I hold up my hands in a gesture of surrender. ‘Just give me five minutes, then I’ll leave you in peace, I promise.’
She opens the door wide to let me in and I follow her into the lounge room.
‘I really wanted to apologise in person,’ I say, ‘I need you to know that I’m really, really sorry for upsetting you last night.’
‘Upsetting me? You assaulted me!’
‘Come on,’ I say gently, and with a lot more patience than I feel. ‘That’s a strong word, given the circumstances. I misread the signals, that’s all. We’d only just met, and when it comes to communication, we obviously have different styles. It’s no one’s fault; it’s just a function of being strangers. That’s all.’
Jilly looks at the flowers. ‘I suppose so.’
‘Look, I’m perfectly willing to accept
that I got it wrong,’ I hold up my hands again, to illustrate my culpability this time. Of course I want to say something about her acting like a little tart and leading me on, but I don’t. ‘Can’t we start over? No physical stuff, just a dinner somewhere nice – my shout, obviously – and a proper chat.’

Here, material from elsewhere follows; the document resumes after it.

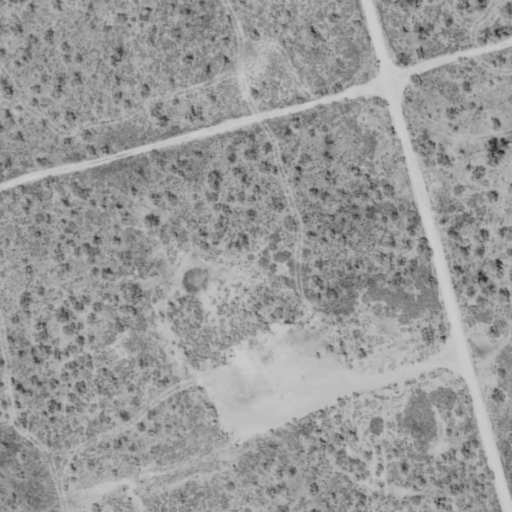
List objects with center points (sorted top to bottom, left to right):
road: (258, 122)
road: (449, 252)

‘I don’t know,’ she says, but I can tell she’s just playing hard to get.
‘You probably need some time to think about it: that’s completely fair enough. Just text me and let me know what you think, okay, and if you want to give me the chance to get to know you properly, that would be ace.’

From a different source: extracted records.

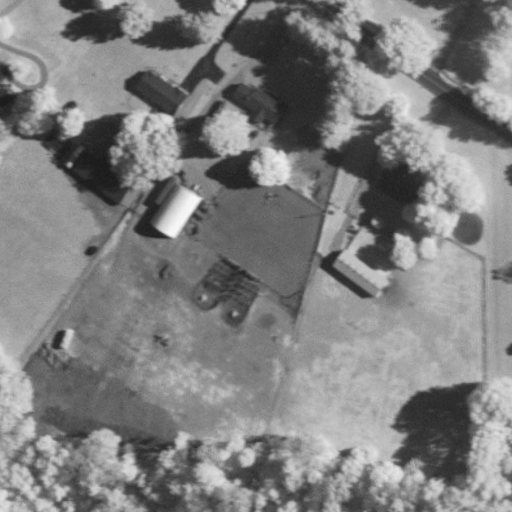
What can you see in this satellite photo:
road: (453, 39)
road: (218, 41)
road: (413, 66)
road: (17, 80)
building: (163, 89)
building: (3, 97)
building: (261, 101)
building: (107, 174)
building: (404, 181)
building: (177, 207)
building: (362, 270)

I flash her my best, most modest smile and leave her to stew.
Sure enough, the next day, Jilly messages me saying she’s free on Friday evening. I call in favours and get a table at super chic and sought-after Cellar Seven in Surry Hills, and endure a tedious ten-course tasting menu just to keep the girl quiet. Without the background noise of a bar, she turns out to be very dull company, lacking any opinions of her own and instead parroting those of her parents or her sister or her girlfriends, in whose lives she seems to be annoyingly over-involved. By the time we reach the dessert courses, I know all about her friend Noleen and the ins and outs of Noleen’s relationship with her flaky fiancé. I’m bored to tears.
We go for a stroll afterwards, and Jilly is on for some snogging, but this time I’m just not feeling it and my dick remains as soft as a slug. Sensing this, Jilly asks me back to hers, but I gallantly refuse. I give her some bull about wanting to take things slow and get to know her properly, and she swallows this happily enough.
On my way back to my flat in Darling Harbour, I chuck my dating burner phone into a dumpster, having first blocked Jilly on all my online accounts. I buy a new one in my lunch hour the next day, load up the apps again and set about making contact with a fresh batch of willing women.